Islam arrived to northern Nigeria in the eighth century (42–44), and Chapter 2 discusses how the precolonial (19th century) Sokoto Caliphate crystallized northern Nigeria's “shariʿah society” where punishments of stoning never materialized (8). The chapter serves as a reminder of the importance of, where feasible, studying precolonial legal legacies when investigating present-day legal institutions. Law grounded all activities of the Caliphate; legal texts were the “practical and moral reference for a social and political administration” (53).

Chapter 3 zooms out of the Nigerian context to offer a history of stoning, a punishment practice that predates Islam “by … three thousand years” (71). Stoning entered Islam by way of a “fraught [and] contested … anthropomorphic” process (68). The punishment is not found in the Qur'an, and it has been “always exceptional, always controversial,” and rarely executed in Muslim societies (80, 96, 68). Chapter 4 returns the reader to Nigeria by providing a legal history of the British colonial intervention (1903–1960). Though stoning was not used in the Caliphate that the British destroyed, the British asserted their new authority by outlawing the punishment as Islamic and, thus, “repugnant to natural justice,” though the colonial administration simultaneously permitted punishments like flogging, hanging, whipping, or “being chained by irons” (117–120).

Chapters 5 and 6 flash forward to the Amina Lawal adultery trial in the early 2000s (Chapter 5) and the international outcry against it (Chapter 6). Eltantawi's ethnography of the Lawal trial in Chapter 5 exposes the complexity of how lawyers and judges simultaneously apply Islamic legal traditions (in this case, the Maliki School of Sunni Islamic Law) and Nigerian constitutional and criminal laws and procedures. Chapter 6 turns to the court of public opinion and how women's movements and nongovernmental organizations capitalize on international opposition to the Lawal adultery trial and stoning.
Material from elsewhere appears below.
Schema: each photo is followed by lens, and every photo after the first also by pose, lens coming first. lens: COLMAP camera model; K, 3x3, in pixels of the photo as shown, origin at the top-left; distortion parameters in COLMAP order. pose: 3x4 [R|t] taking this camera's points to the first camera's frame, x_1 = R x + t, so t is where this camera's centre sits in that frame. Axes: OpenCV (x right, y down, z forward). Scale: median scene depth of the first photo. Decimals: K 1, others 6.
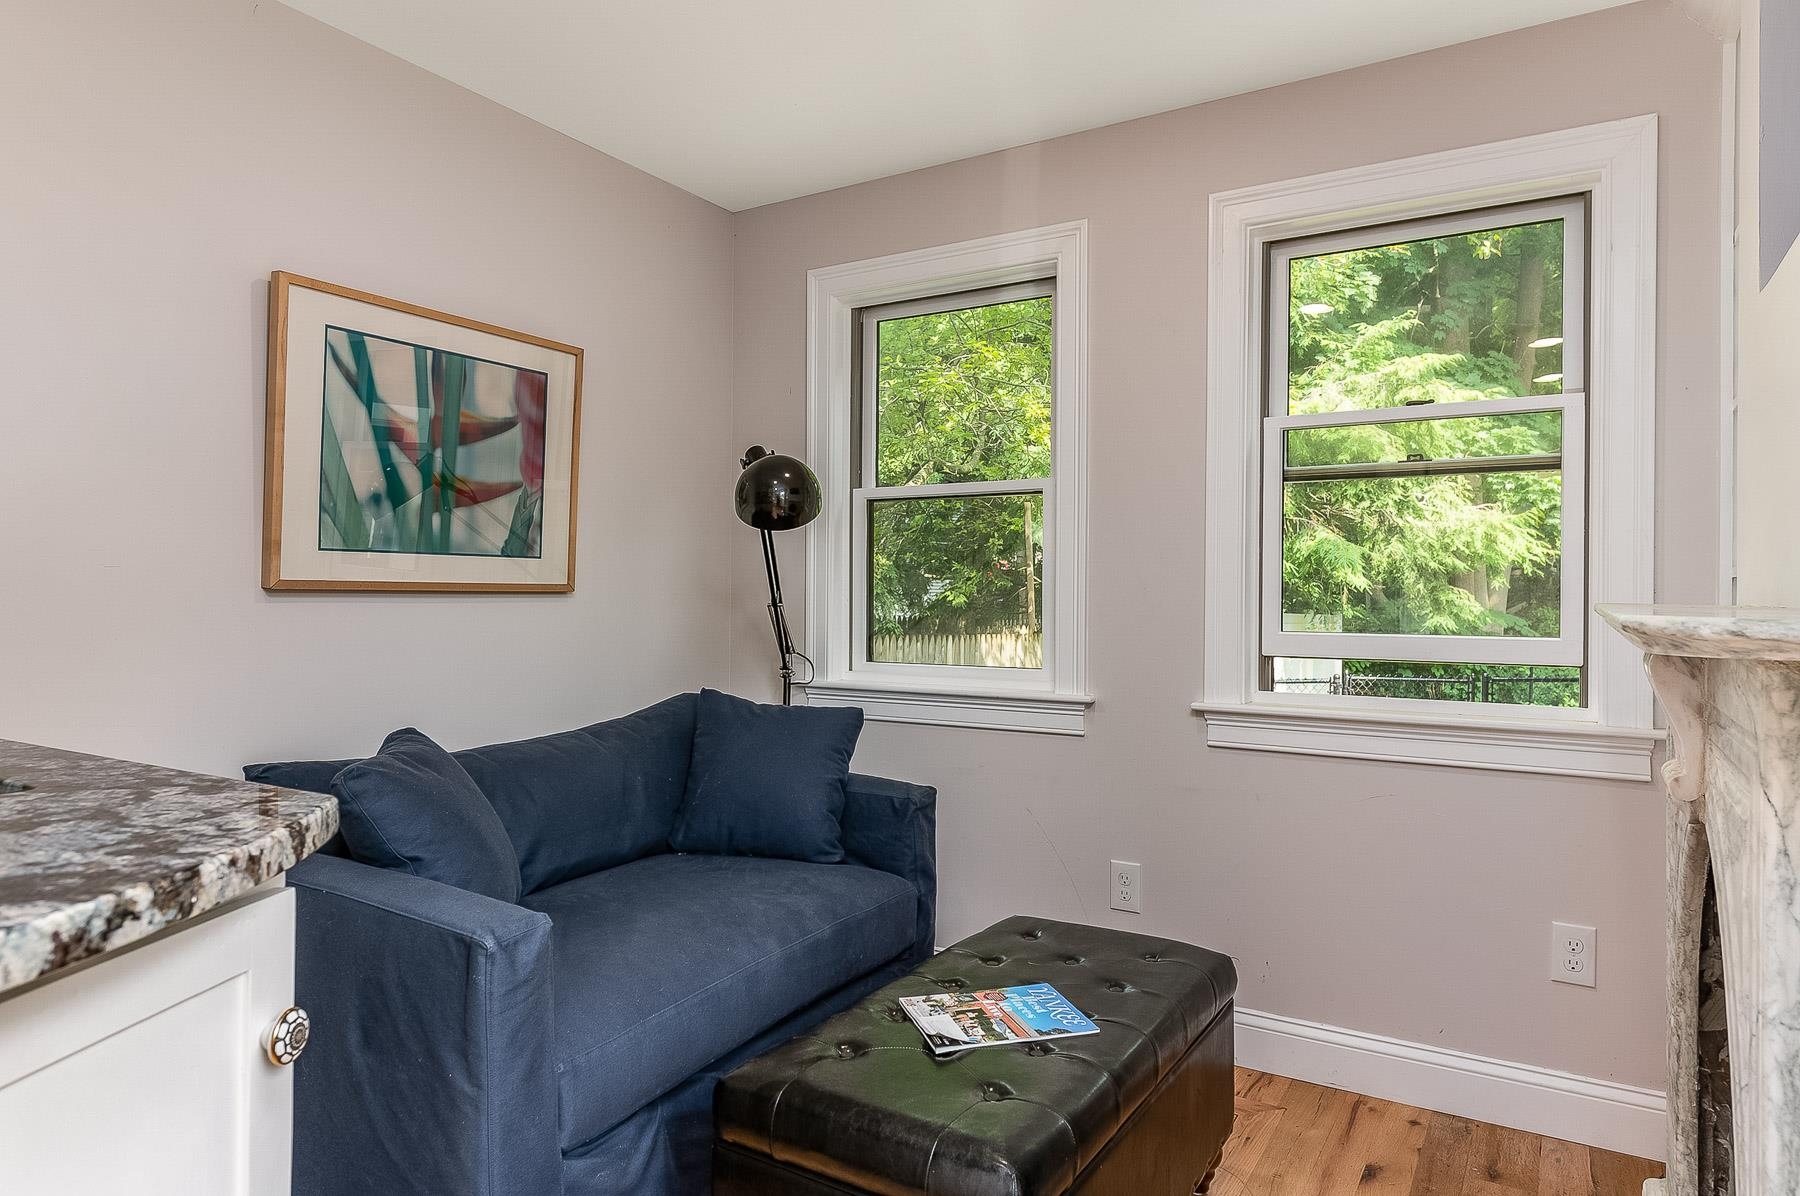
lens RADIAL K [[1098.0, 0, 899.6], [0, 1098.0, 593.0], [0, 0, 1]] dist [0.005176, -0.000676]
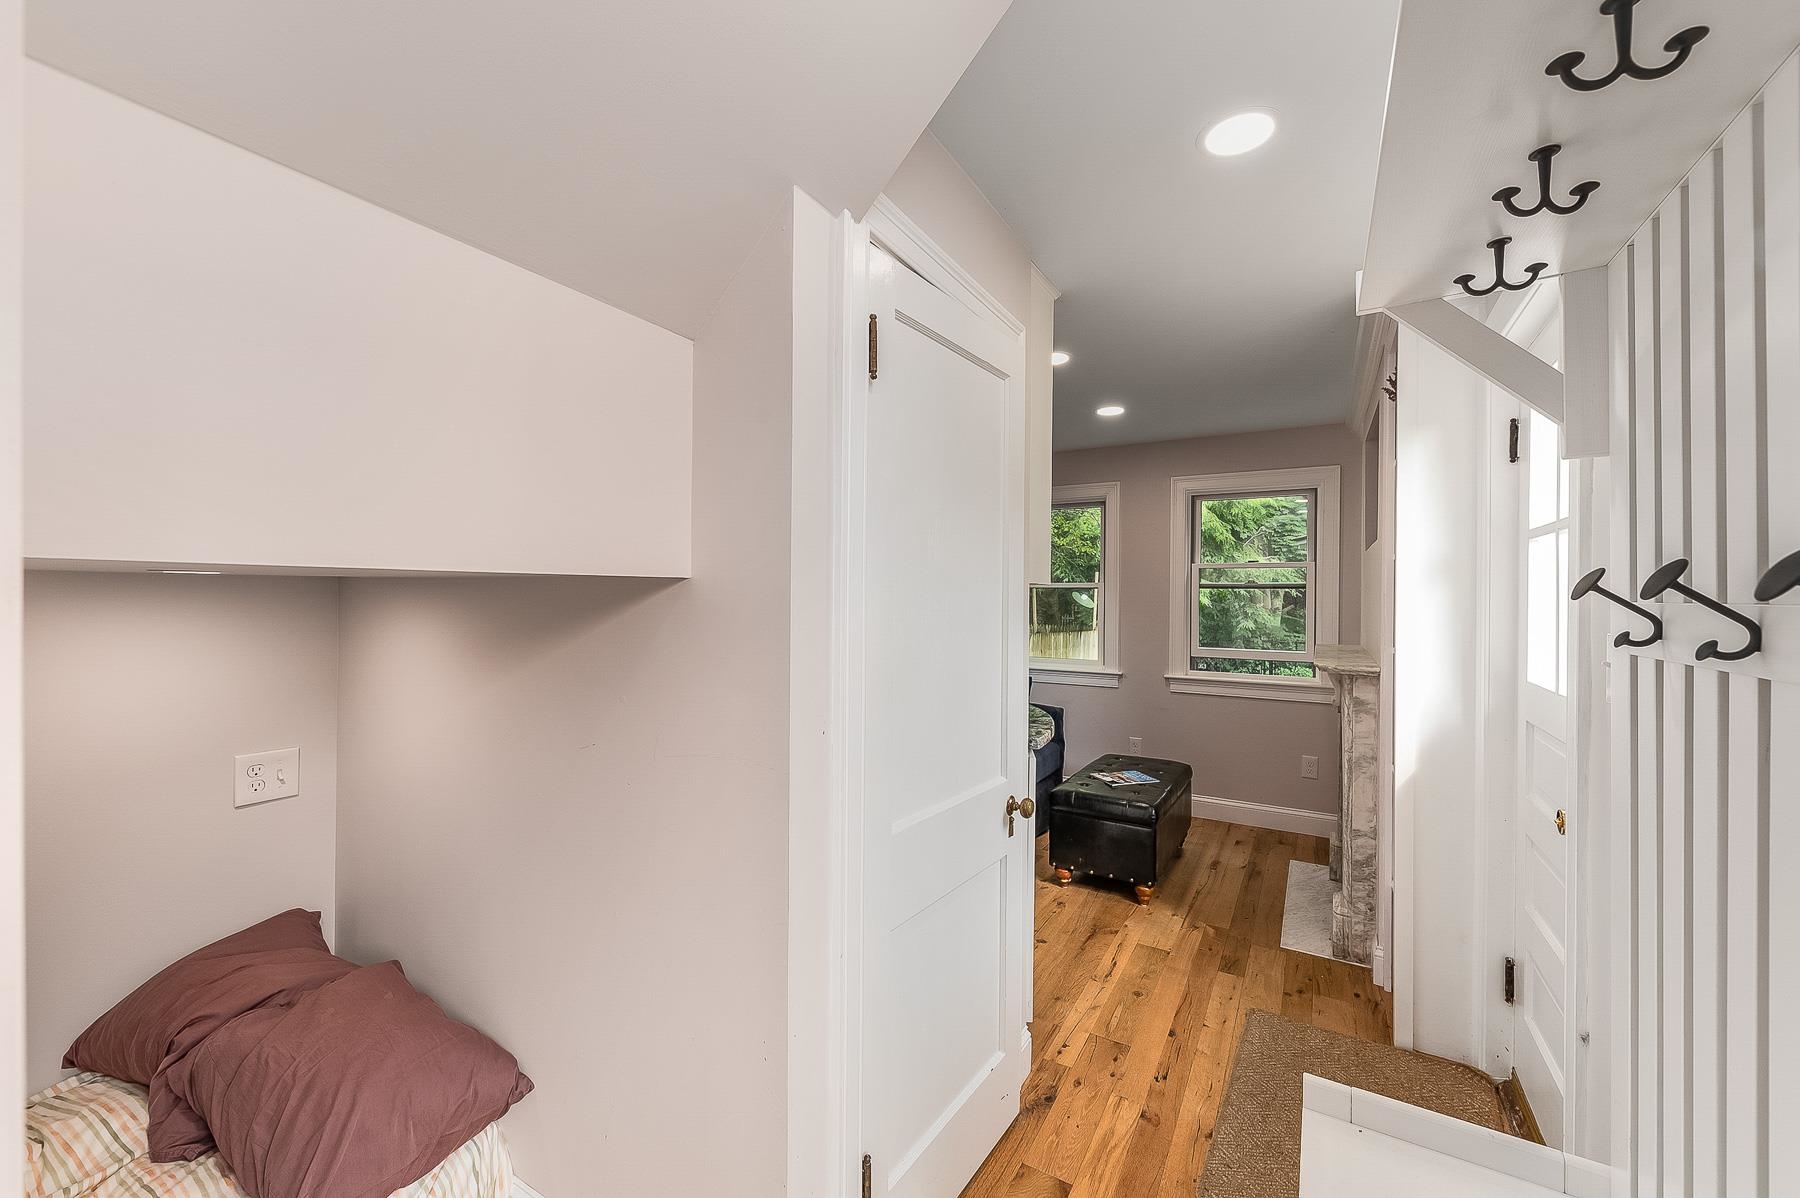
lens RADIAL K [[698.7, 0, 897.1], [0, 698.7, 599.5], [0, 0, 1]] dist [-0.000455, 0.000000]
pose [[1.000000, -0.000042, 0.000869, -0.397917], [0.000037, 0.999983, 0.005773, -0.096272], [-0.000870, -0.005773, 0.999983, -0.701155]]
Shariʿah on Trial is relevant to sociolegal scholars who care about contentious politics, particularly political or legal revolutions that claim religious grounds. Ultimately, the book shows how Islam cannot be separated from the cultural and historical context within which it is a part (3). In Nigeria, the injustices of colonial rule have led activists to reach back to the Prophet's life, and Islam's earliest days, and call for the implementation of Islamic law in government today. These activists, according to Eltantawi, nevertheless “flatten inconvenient complexity and contradiction [within Islamic law] in the singular quest to live within God's law” (137).

Ending her book, Eltantawi proposes two avenues for the reform of Islamic law: more Western-style education and more Islamic progressivism. (These are not mutually exclusive recommendations.) The challenge of legal reform remains for northern Nigeria, as it does for other postcolonial Muslim-majority societies. In these places, citizens use a “medieval jurisprudential” logic—and not constitutional law and its embedded colonial legacies—to fight for stability and moral order (177). The ideals of constitutionalism and religion are, however, layered with tradition and modernity, and both of these ideals may ultimately serve a “masculinist [and reductionist] account of” the state, law, and religion (16).

References

1 Authors writing in English transliterate the Arabic word, shariʿah, differently—commonly shari'a, shari'ah, shariah, or sharia—with apostrophes or diacritical marks to represent the Arabic ‘ayn. To remain consistent with Eltantawi's book, this article uses shariʿah.